Un nouveau développement significatif vient compliquer le dossier déjà fragile des négociations sur le nucléaire iranien. Selon un rapport publié par Turkey Today, l’Iran a demandé, quelques jours seulement avant la tenue prévue des discussions, de modifier à la fois le lieu et le format des pourparlers. Initialement programmées à Istanbul, les négociations devraient, à la demande de Téhéran, être déplacées à Oman et se tenir exclusivement dans un cadre bilatéral, sans la participation de pays arabes.
Cette requête marque un net recul par rapport aux accords préalablement établis. Plusieurs États arabes clés, dont Arabie saoudite, Égypte, Qatar et Émirats arabes unis, avaient déjà été officiellement invités à participer à la réunion d’Istanbul. Leur présence visait à donner une dimension régionale au dialogue et à renforcer la crédibilité d’un éventuel processus diplomatique.
La demande iranienne de revenir à un format strictement bilatéral est interprétée par plusieurs observateurs comme une tentative de reprendre le contrôle politique et narratif des discussions. En excluant les pays arabes, Téhéran cherche à réduire les pressions régionales et à éviter un front diplomatique élargi susceptible de durcir les conditions imposées lors des négociations. Ce choix intervient alors que les relations entre l’Iran et plusieurs puissances arabes restent marquées par une profonde méfiance, malgré des tentatives ponctuelles d’apaisement.
Le choix d’Oman comme nouveau lieu n’est pas anodin. Le sultanat est depuis longtemps reconnu pour son rôle de médiateur discret entre l’Iran et les puissances occidentales. Mascate a déjà servi d’hôte à des négociations sensibles par le passé, notamment dans les phases préliminaires de l’accord nucléaire de 2015. En demandant le transfert des discussions vers Oman, l’Iran semble privilégier un environnement perçu comme plus neutre et moins exposé aux rivalités régionales directes.
Sur le plan diplomatique, cette volte-face risque toutefois de fragiliser davantage un processus déjà instable. Les pays arabes invités à Istanbul voyaient dans leur participation une reconnaissance de leur rôle central dans la sécurité régionale, notamment face aux implications du programme nucléaire iranien. Leur exclusion pourrait être interprétée comme un signal négatif, voire comme une volonté de Téhéran de contourner leurs préoccupations sécuritaires.

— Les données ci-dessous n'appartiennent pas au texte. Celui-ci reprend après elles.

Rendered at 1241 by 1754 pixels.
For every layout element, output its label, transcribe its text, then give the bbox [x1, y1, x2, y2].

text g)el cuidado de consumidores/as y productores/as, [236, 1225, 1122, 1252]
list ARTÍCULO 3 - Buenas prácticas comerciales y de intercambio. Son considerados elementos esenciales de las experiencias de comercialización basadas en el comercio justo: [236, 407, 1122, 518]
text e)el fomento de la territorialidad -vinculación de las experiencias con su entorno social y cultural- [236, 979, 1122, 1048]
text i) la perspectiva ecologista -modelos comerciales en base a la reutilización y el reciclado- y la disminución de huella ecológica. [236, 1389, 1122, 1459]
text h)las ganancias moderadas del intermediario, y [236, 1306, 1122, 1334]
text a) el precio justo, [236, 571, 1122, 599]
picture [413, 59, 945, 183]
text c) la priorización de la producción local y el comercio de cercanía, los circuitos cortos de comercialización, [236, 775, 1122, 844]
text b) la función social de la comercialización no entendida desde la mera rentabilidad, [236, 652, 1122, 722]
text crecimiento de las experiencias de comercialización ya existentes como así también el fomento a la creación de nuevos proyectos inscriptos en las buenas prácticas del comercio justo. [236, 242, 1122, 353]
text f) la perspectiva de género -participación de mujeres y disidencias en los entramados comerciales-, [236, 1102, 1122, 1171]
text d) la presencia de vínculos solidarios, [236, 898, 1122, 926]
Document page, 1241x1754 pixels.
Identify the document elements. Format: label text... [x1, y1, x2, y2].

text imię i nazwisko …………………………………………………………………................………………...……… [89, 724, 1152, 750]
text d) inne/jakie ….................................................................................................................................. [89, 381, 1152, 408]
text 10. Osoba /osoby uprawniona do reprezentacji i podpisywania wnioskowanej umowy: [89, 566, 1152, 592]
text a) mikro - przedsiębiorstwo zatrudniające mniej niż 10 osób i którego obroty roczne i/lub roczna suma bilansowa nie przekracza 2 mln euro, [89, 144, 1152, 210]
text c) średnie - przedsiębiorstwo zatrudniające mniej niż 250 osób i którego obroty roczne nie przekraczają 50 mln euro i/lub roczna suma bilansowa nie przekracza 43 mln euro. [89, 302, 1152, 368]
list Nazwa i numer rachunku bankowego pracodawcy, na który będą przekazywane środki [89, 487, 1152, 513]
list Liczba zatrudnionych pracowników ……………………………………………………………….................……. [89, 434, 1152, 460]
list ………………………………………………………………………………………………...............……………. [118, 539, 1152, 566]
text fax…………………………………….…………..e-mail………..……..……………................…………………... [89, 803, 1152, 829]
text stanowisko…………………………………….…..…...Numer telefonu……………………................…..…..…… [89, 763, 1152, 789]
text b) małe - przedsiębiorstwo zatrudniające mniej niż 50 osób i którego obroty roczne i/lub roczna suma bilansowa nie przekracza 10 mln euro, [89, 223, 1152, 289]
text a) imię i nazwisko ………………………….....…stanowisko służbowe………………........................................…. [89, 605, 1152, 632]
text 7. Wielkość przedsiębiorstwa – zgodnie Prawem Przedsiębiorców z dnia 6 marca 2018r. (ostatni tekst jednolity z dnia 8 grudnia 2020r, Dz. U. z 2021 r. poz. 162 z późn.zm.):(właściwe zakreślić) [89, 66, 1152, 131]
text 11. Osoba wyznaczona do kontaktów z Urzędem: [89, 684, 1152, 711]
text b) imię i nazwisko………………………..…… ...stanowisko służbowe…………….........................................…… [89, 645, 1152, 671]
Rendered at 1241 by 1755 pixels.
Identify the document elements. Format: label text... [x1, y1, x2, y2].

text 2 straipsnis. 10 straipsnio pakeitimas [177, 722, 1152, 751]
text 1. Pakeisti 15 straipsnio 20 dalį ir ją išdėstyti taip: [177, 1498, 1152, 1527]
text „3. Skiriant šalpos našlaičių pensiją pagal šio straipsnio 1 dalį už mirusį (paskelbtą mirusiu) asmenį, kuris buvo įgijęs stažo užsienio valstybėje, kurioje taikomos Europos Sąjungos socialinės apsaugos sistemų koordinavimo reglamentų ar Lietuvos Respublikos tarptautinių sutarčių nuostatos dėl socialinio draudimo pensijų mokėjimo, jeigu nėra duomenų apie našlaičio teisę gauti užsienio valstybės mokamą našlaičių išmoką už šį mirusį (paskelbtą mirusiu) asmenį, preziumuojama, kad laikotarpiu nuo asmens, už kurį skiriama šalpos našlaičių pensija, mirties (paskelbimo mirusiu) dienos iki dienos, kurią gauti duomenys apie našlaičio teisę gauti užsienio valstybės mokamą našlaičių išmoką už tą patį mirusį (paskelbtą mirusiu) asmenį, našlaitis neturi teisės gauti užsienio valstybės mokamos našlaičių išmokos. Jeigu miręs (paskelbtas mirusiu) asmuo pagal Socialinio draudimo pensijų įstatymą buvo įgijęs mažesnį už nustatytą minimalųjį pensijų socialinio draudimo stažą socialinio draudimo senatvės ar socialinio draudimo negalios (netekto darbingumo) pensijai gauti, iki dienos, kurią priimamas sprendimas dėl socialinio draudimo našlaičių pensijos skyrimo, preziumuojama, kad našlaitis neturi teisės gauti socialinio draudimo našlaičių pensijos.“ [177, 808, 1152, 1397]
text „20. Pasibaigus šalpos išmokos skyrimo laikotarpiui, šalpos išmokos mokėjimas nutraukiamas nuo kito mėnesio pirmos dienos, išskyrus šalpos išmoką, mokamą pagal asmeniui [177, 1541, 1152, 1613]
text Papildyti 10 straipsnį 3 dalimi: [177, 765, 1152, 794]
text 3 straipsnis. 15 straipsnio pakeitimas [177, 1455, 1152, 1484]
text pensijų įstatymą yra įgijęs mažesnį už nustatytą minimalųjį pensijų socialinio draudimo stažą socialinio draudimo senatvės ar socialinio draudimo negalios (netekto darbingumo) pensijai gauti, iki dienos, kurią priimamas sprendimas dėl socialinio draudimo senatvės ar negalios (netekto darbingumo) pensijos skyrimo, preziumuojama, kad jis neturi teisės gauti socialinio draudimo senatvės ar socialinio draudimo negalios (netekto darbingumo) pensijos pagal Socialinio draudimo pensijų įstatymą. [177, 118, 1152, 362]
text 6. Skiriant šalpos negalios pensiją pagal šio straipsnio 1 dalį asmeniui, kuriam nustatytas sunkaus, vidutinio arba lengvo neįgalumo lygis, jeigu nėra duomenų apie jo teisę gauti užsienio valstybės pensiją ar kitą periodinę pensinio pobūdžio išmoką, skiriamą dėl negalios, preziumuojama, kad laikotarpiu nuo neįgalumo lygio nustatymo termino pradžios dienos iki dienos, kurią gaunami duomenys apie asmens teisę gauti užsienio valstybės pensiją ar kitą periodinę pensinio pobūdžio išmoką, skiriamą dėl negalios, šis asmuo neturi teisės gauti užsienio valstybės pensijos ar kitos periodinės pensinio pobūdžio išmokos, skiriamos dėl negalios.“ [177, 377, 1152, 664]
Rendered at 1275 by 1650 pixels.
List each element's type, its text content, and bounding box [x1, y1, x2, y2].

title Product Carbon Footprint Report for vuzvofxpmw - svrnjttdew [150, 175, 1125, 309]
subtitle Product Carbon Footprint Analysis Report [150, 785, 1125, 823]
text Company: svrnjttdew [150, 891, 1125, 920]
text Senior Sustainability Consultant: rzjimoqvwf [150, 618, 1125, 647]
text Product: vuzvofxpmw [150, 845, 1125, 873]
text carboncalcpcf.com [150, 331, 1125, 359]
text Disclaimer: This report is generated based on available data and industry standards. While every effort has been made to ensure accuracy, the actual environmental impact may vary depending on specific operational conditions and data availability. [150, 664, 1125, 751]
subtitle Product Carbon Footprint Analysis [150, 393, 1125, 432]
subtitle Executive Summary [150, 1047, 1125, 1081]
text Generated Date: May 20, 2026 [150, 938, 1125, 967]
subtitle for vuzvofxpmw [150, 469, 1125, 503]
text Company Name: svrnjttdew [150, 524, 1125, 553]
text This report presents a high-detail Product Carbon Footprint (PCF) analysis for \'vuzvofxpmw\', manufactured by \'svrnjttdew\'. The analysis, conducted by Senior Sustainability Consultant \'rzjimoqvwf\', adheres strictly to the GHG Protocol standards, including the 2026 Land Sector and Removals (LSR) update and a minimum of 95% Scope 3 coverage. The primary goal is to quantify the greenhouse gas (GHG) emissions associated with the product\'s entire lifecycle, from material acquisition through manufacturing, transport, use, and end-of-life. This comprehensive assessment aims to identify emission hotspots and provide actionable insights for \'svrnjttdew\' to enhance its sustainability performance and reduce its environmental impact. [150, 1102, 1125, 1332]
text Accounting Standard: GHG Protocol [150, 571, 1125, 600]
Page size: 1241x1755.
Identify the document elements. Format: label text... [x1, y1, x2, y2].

Pour les États concernés, cette évolution soulève de nombreuses questions. L’absence de partenaires arabes autour de la table limite la portée régionale des discussions et pourrait compliquer toute mise en œuvre future d’un accord. Un compromis négocié sans l’adhésion, ou au moins l’implication, des principaux acteurs régionaux risque de se heurter rapidement à des obstacles politiques et stratégiques.
Ce changement de cap intervient également dans un contexte de tensions accrues autour du dossier nucléaire iranien. Les désaccords persistent sur l’enrichissement de l’uranium, les mécanismes de contrôle et les garanties de non-prolifération. À cela s’ajoutent les préoccupations liées aux activités régionales de l’Iran et à son soutien à divers acteurs armés au Moyen-Orient, des sujets que les pays arabes souhaitaient précisément aborder dans un cadre multilatéral.
À ce stade, aucune réaction officielle n’a encore été publiée par les États arabes initialement invités, ni par les autres parties impliquées dans le processus diplomatique. Le report ou la modification des négociations reste donc suspendu à l’acceptation, ou non, des nouvelles conditions posées par Téhéran. Cette incertitude renforce le sentiment d’un dialogue fragile, constamment menacé par des ajustements tactiques de dernière minute.
En définitive, la demande iranienne de déplacer les négociations et d’en modifier le format souligne une réalité persistante : le dossier nucléaire reste un terrain de manœuvres diplomatiques où chaque détail — lieu, participants, calendrier — devient un instrument stratégique. Dans un environnement régional sous haute tension, ce recul apparent de l’Iran pourrait retarder encore davantage la perspective d’un accord durable et crédible.